▶ [DIRECTIONS FOR THIS TASK]: Return every record in full. Match each one exactly.

▶ [DATASET RECORDS]:
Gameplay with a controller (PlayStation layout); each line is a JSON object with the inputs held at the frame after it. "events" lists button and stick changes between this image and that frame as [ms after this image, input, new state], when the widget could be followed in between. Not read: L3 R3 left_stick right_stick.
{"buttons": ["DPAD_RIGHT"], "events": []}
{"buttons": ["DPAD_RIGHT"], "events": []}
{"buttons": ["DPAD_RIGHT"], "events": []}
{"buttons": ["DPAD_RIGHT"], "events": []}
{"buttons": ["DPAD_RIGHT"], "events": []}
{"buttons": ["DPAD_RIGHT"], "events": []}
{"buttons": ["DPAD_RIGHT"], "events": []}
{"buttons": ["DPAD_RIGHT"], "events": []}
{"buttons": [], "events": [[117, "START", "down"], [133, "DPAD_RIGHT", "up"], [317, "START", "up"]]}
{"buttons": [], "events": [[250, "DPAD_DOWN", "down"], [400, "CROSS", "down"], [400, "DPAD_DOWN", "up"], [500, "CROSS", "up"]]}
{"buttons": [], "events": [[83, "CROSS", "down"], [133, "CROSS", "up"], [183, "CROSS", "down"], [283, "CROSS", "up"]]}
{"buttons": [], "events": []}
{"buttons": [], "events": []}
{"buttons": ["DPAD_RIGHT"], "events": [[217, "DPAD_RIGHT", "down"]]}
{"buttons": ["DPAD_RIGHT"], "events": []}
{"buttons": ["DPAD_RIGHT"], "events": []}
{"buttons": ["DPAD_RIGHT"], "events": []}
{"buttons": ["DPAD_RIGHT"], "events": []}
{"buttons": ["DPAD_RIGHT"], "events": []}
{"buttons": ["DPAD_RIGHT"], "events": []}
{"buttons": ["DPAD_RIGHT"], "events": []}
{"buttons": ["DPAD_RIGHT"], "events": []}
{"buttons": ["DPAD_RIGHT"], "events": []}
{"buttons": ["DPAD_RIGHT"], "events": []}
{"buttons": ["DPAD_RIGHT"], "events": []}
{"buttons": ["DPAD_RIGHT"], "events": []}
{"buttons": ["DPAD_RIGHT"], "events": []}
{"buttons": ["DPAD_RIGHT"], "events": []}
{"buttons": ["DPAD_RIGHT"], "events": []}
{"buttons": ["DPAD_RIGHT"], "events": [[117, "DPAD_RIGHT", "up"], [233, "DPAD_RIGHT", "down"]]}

▶ [YOUR RESPONSE]:
Gameplay with a controller (PlayStation layout); each line is a JSON object with the inputs held at the frame after it. "events" lists button and stick changes between this image and that frame as [ms after this image, input, new state], when the widget could be followed in between. Not read: L3 R3 left_stick right_stick.
{"buttons": ["DPAD_RIGHT"], "events": []}
{"buttons": ["DPAD_RIGHT"], "events": []}
{"buttons": ["DPAD_RIGHT"], "events": []}
{"buttons": ["DPAD_RIGHT"], "events": []}
{"buttons": ["DPAD_RIGHT"], "events": []}
{"buttons": ["DPAD_RIGHT"], "events": []}
{"buttons": ["DPAD_RIGHT"], "events": []}
{"buttons": ["DPAD_RIGHT"], "events": []}
{"buttons": [], "events": [[117, "START", "down"], [133, "DPAD_RIGHT", "up"], [317, "START", "up"]]}
{"buttons": [], "events": [[250, "DPAD_DOWN", "down"], [400, "CROSS", "down"], [400, "DPAD_DOWN", "up"], [500, "CROSS", "up"]]}
{"buttons": [], "events": [[83, "CROSS", "down"], [133, "CROSS", "up"], [183, "CROSS", "down"], [283, "CROSS", "up"]]}
{"buttons": [], "events": []}
{"buttons": [], "events": []}
{"buttons": ["DPAD_RIGHT"], "events": [[217, "DPAD_RIGHT", "down"]]}
{"buttons": ["DPAD_RIGHT"], "events": []}
{"buttons": ["DPAD_RIGHT"], "events": []}
{"buttons": ["DPAD_RIGHT"], "events": []}
{"buttons": ["DPAD_RIGHT"], "events": []}
{"buttons": ["DPAD_RIGHT"], "events": []}
{"buttons": ["DPAD_RIGHT"], "events": []}
{"buttons": ["DPAD_RIGHT"], "events": []}
{"buttons": ["DPAD_RIGHT"], "events": []}
{"buttons": ["DPAD_RIGHT"], "events": []}
{"buttons": ["DPAD_RIGHT"], "events": []}
{"buttons": ["DPAD_RIGHT"], "events": []}
{"buttons": ["DPAD_RIGHT"], "events": []}
{"buttons": ["DPAD_RIGHT"], "events": []}
{"buttons": ["DPAD_RIGHT"], "events": []}
{"buttons": ["DPAD_RIGHT"], "events": []}
{"buttons": ["DPAD_RIGHT"], "events": [[117, "DPAD_RIGHT", "up"], [233, "DPAD_RIGHT", "down"]]}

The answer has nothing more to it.